The Price Is (Almost) Right

“On our earnings call last February and again in April, we discussed how rig pricing needed to reach $30,000/day,” Lindsay said. “In our third fiscal quarter, we had roughly 20% of our fleet average revenue per day at or above that level.

“This is a great start, but we also recognize that pricing needs to move further to achieve gross margins of 50% or greater to generate returns that fully reflect the value we deliver to customers with our FlexRig fleet and complementary technology solutions.” 

The “rapidly improving contract economics” are being driven by a market “that’s very tight for available super-spec rigs,” the CEO said.
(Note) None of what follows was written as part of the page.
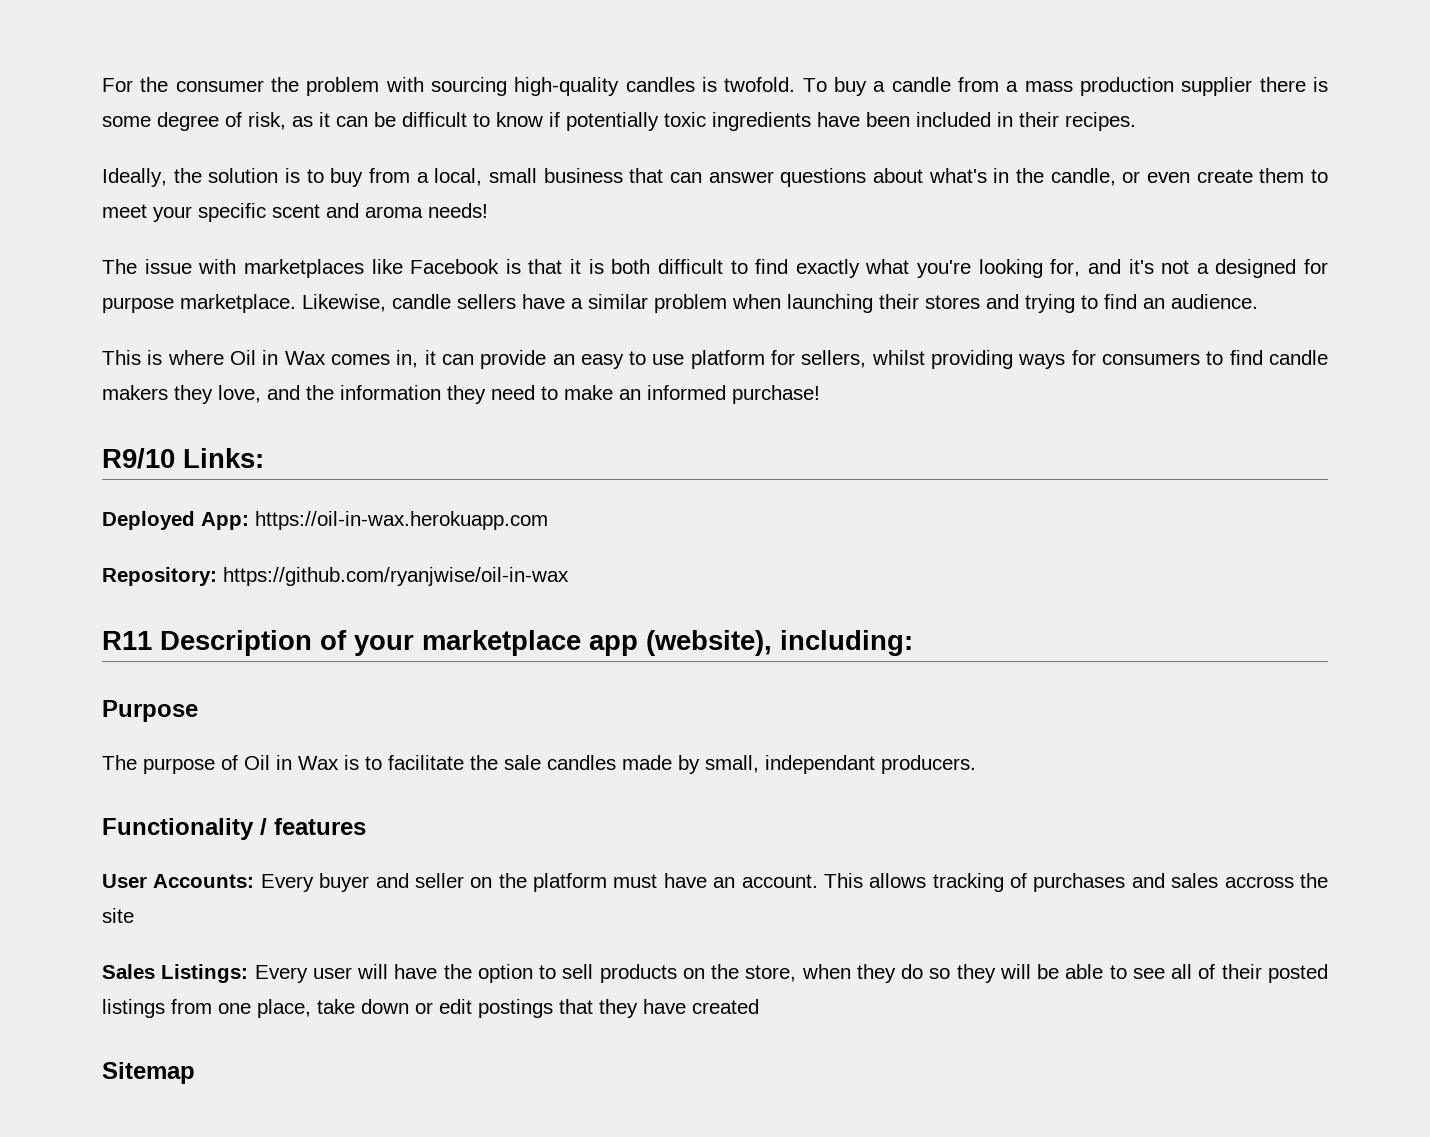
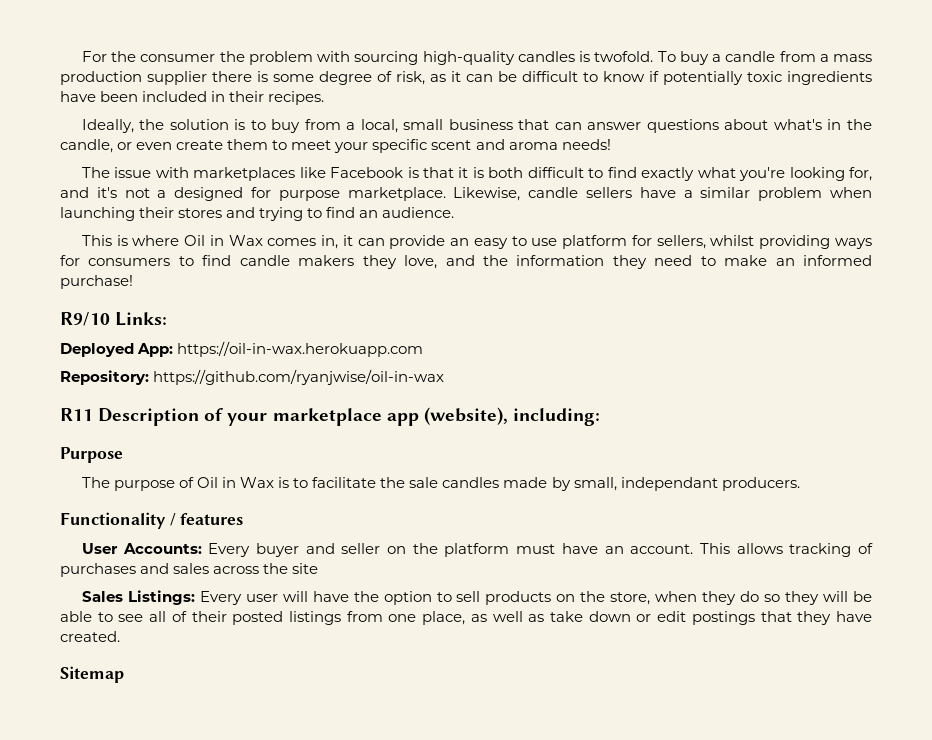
[1224,876,1294,888] accross -> [213,566,260,574] across
(311, 1008) none -> [470,611,545,622] as well as
[692,999,759,1014] created -> [60,631,120,642] created.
Inflationary pressures this year, combined with supply chain constraints, “are increasing consumable inventory costs,” Smith said. Higher costs also are impacting supply chain access to parts and materials. To that end, H&P has been proactive in inventory planning and its vendor relationships to alleviate issues and avoid material impacts to operations.

Around 70-75% of daily costs are labor-related, Smith noted. To ensure it has a solid workforce, the company implemented a wage rate increase last December. The turnover rates for the work crews have remained consistent with historical rates, the CFO said.

“Today, we have not experienced any lost drilling time or more lost contracts due to crewing issues.”

Net income was $18 million (16 cents/share) from operating revenue of $550 million in the fiscal third quarter, compared with a year-ago loss of $56 million (minus 53 cents). Operating revenue climbed year/year to $550 million from $332 million.